* Try it
Without the images, repeat every line of the listing exactly.

* Extracted records
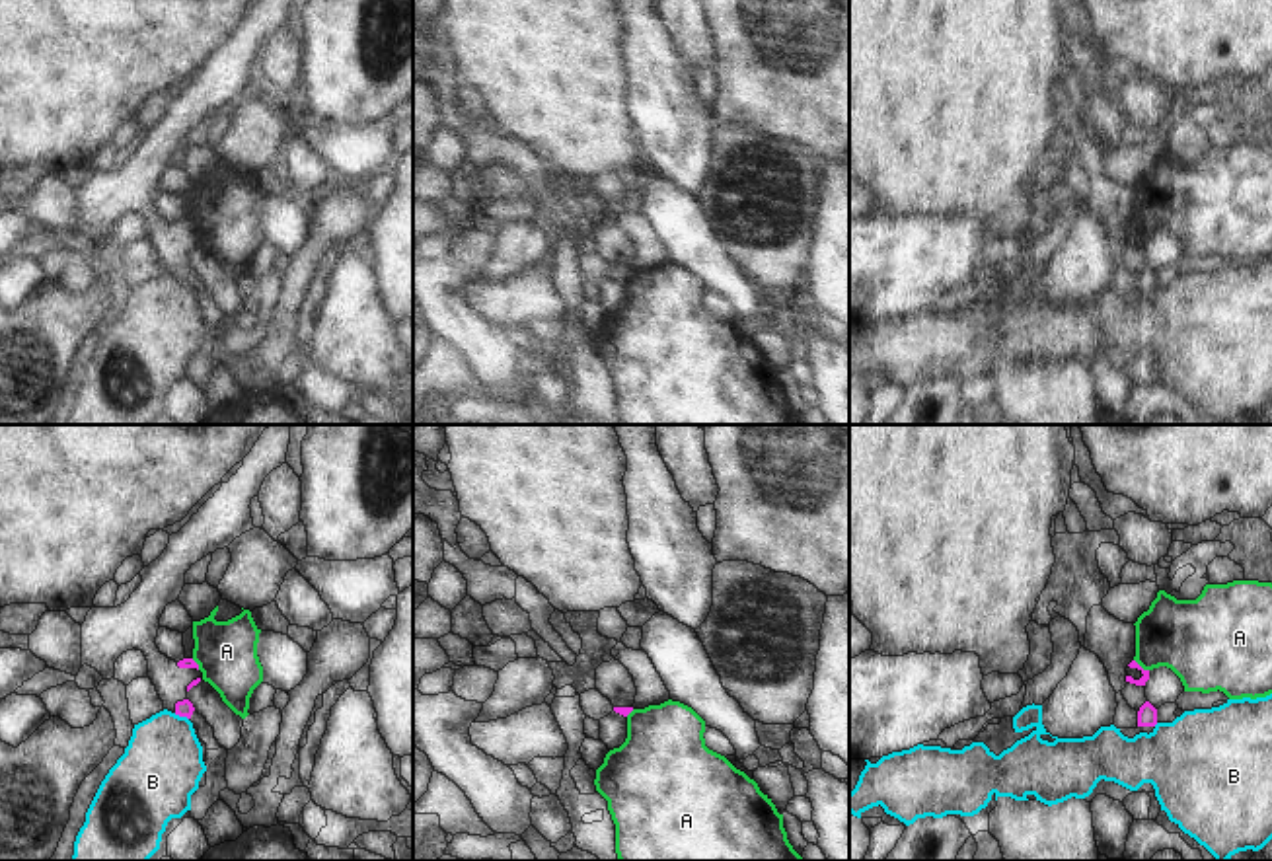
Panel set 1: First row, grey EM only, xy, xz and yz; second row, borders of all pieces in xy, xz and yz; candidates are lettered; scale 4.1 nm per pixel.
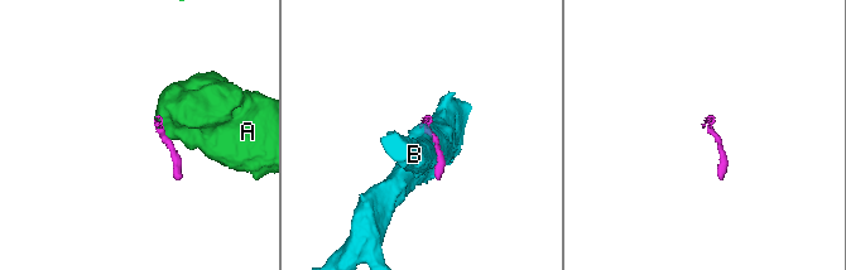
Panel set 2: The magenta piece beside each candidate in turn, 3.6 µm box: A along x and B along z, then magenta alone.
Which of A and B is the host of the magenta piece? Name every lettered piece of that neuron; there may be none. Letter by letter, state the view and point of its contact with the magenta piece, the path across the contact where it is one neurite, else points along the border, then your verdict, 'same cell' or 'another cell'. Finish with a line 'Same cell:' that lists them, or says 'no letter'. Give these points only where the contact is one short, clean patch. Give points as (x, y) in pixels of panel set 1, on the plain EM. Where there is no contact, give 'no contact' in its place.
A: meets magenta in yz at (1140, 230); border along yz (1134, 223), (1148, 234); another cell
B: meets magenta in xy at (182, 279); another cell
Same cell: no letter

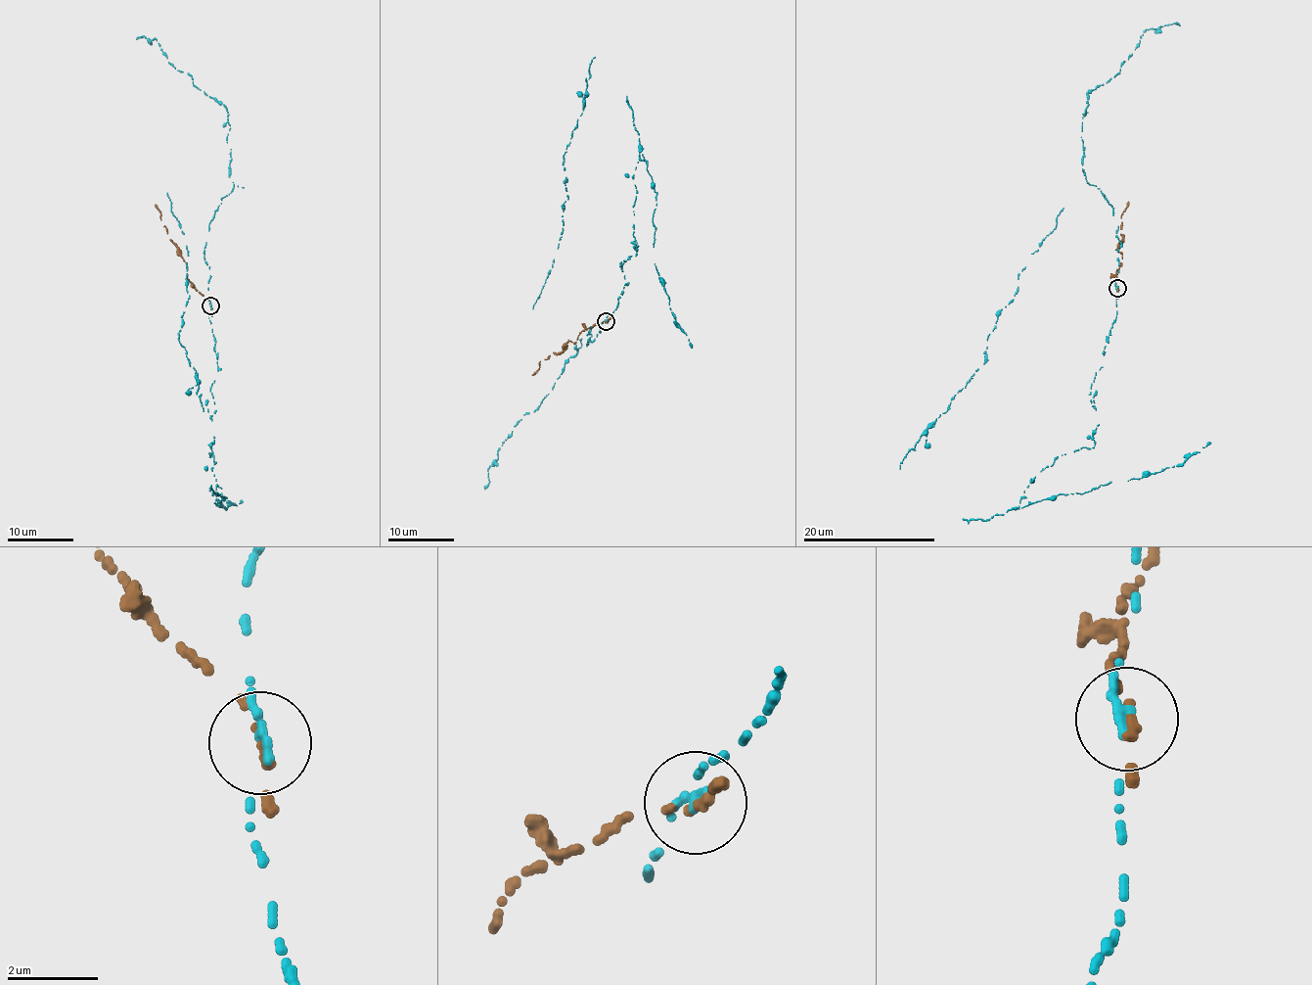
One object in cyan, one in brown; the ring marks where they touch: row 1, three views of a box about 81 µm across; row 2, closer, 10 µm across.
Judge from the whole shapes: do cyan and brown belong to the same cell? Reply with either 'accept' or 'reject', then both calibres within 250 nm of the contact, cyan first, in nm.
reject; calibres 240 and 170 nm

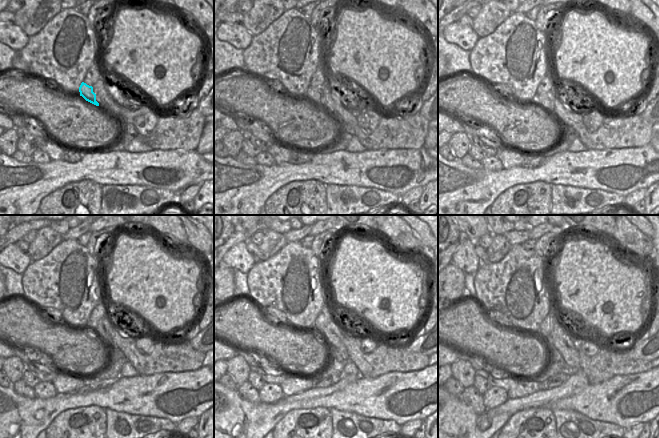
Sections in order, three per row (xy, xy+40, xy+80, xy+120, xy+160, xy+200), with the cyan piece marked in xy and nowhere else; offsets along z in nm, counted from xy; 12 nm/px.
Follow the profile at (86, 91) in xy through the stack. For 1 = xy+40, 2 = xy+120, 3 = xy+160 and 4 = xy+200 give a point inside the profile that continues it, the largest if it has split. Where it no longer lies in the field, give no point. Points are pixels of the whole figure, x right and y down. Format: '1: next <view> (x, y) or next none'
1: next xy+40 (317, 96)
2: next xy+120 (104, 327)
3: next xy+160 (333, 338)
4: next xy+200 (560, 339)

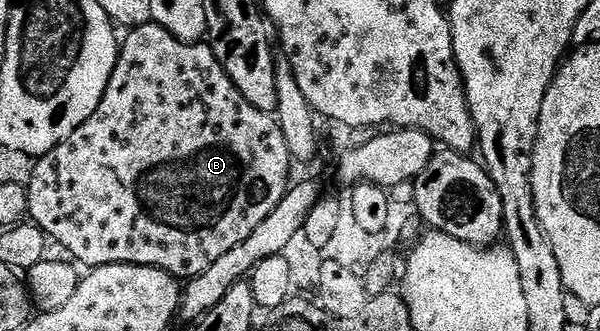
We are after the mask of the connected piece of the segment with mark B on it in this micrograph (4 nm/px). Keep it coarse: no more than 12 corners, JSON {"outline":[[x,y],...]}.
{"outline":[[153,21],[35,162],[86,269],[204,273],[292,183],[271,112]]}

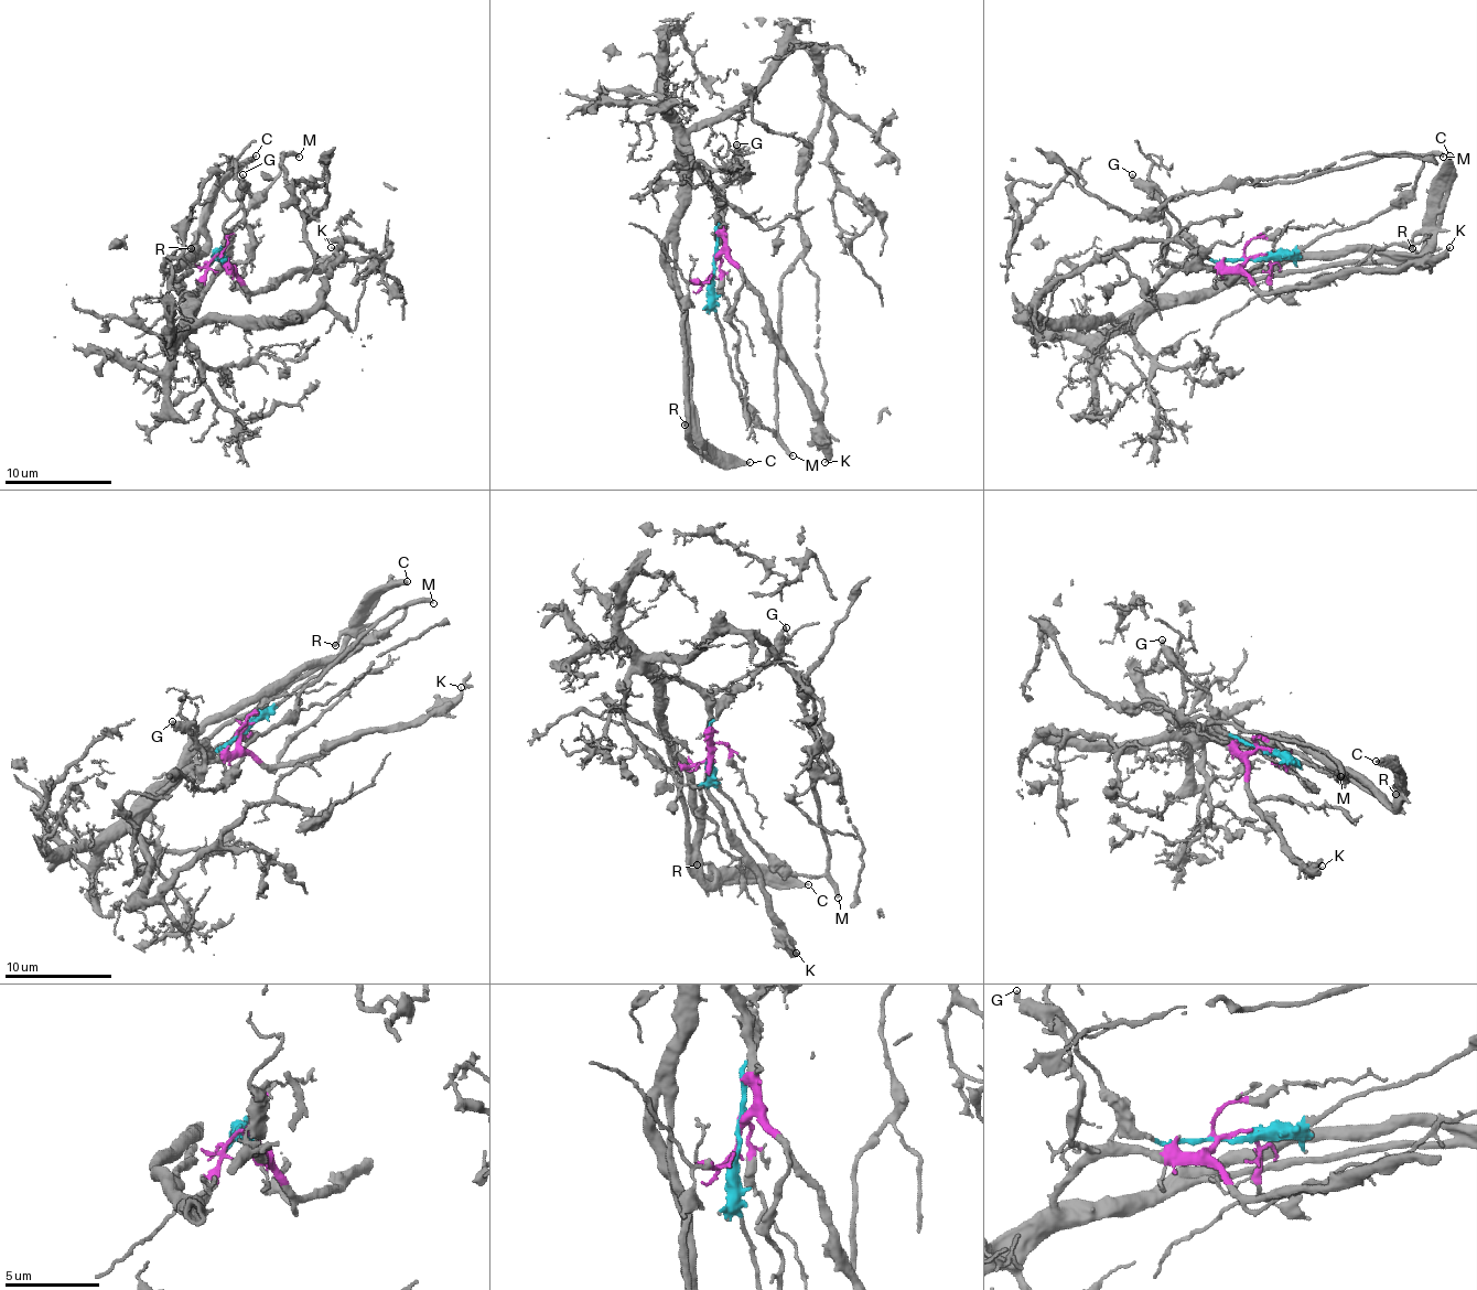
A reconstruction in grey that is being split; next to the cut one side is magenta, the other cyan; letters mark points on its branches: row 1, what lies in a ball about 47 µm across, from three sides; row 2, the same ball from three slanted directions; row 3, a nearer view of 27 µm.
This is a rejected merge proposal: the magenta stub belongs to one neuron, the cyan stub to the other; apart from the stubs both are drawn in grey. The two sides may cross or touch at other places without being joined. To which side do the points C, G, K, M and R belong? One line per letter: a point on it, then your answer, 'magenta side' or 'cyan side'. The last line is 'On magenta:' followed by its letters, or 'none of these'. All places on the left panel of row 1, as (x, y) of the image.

* Your response
Panel set 1: First row, grey EM only, xy, xz and yz; second row, borders of all pieces in xy, xz and yz; candidates are lettered; scale 4.1 nm per pixel.
Panel set 2: The magenta piece beside each candidate in turn, 3.6 µm box: A along x and B along z, then magenta alone.
Which of A and B is the host of the magenta piece? Name every lettered piece of that neuron; there may be none. Letter by letter, state the view and point of its contact with the magenta piece, the path across the contact where it is one neurite, else points along the border, then your verdict, 'same cell' or 'another cell'. Finish with a line 'Same cell:' that lists them, or says 'no letter'. Give these points only where the contact is one short, clean patch. Give points as (x, y) in pixels of panel set 1, on the plain EM. Where there is no contact, give 'no contact' in its place.
A: meets magenta in yz at (1140, 230); border along yz (1134, 223), (1148, 234); another cell
B: meets magenta in xy at (182, 279); another cell
Same cell: no letter

One object in cyan, one in brown; the ring marks where they touch: row 1, three views of a box about 81 µm across; row 2, closer, 10 µm across.
Judge from the whole shapes: do cyan and brown belong to the same cell? Reply with either 'accept' or 'reject', then both calibres within 250 nm of the contact, cyan first, in nm.
reject; calibres 240 and 170 nm

Sections in order, three per row (xy, xy+40, xy+80, xy+120, xy+160, xy+200), with the cyan piece marked in xy and nowhere else; offsets along z in nm, counted from xy; 12 nm/px.
Follow the profile at (86, 91) in xy through the stack. For 1 = xy+40, 2 = xy+120, 3 = xy+160 and 4 = xy+200 give a point inside the profile that continues it, the largest if it has split. Where it no longer lies in the field, give no point. Points are pixels of the whole figure, x right and y down. Format: '1: next <view> (x, y) or next none'
1: next xy+40 (317, 96)
2: next xy+120 (104, 327)
3: next xy+160 (333, 338)
4: next xy+200 (560, 339)

We are after the mask of the connected piece of the segment with mark B on it in this micrograph (4 nm/px). Keep it coarse: no more than 12 corners, JSON {"outline":[[x,y],...]}.
{"outline":[[153,21],[35,162],[86,269],[204,273],[292,183],[271,112]]}

A reconstruction in grey that is being split; next to the cut one side is magenta, the other cyan; letters mark points on its branches: row 1, what lies in a ball about 47 µm across, from three sides; row 2, the same ball from three slanted directions; row 3, a nearer view of 27 µm.
This is a rejected merge proposal: the magenta stub belongs to one neuron, the cyan stub to the other; apart from the stubs both are drawn in grey. The two sides may cross or touch at other places without being joined. To which side do the points C, G, K, M and R belong? One line per letter: a point on it, then your answer, 'magenta side' or 'cyan side'. The last line is 'On magenta:' followed by its letters, or 'none of these'. All places on the left panel of row 1, as (x, y) of the image.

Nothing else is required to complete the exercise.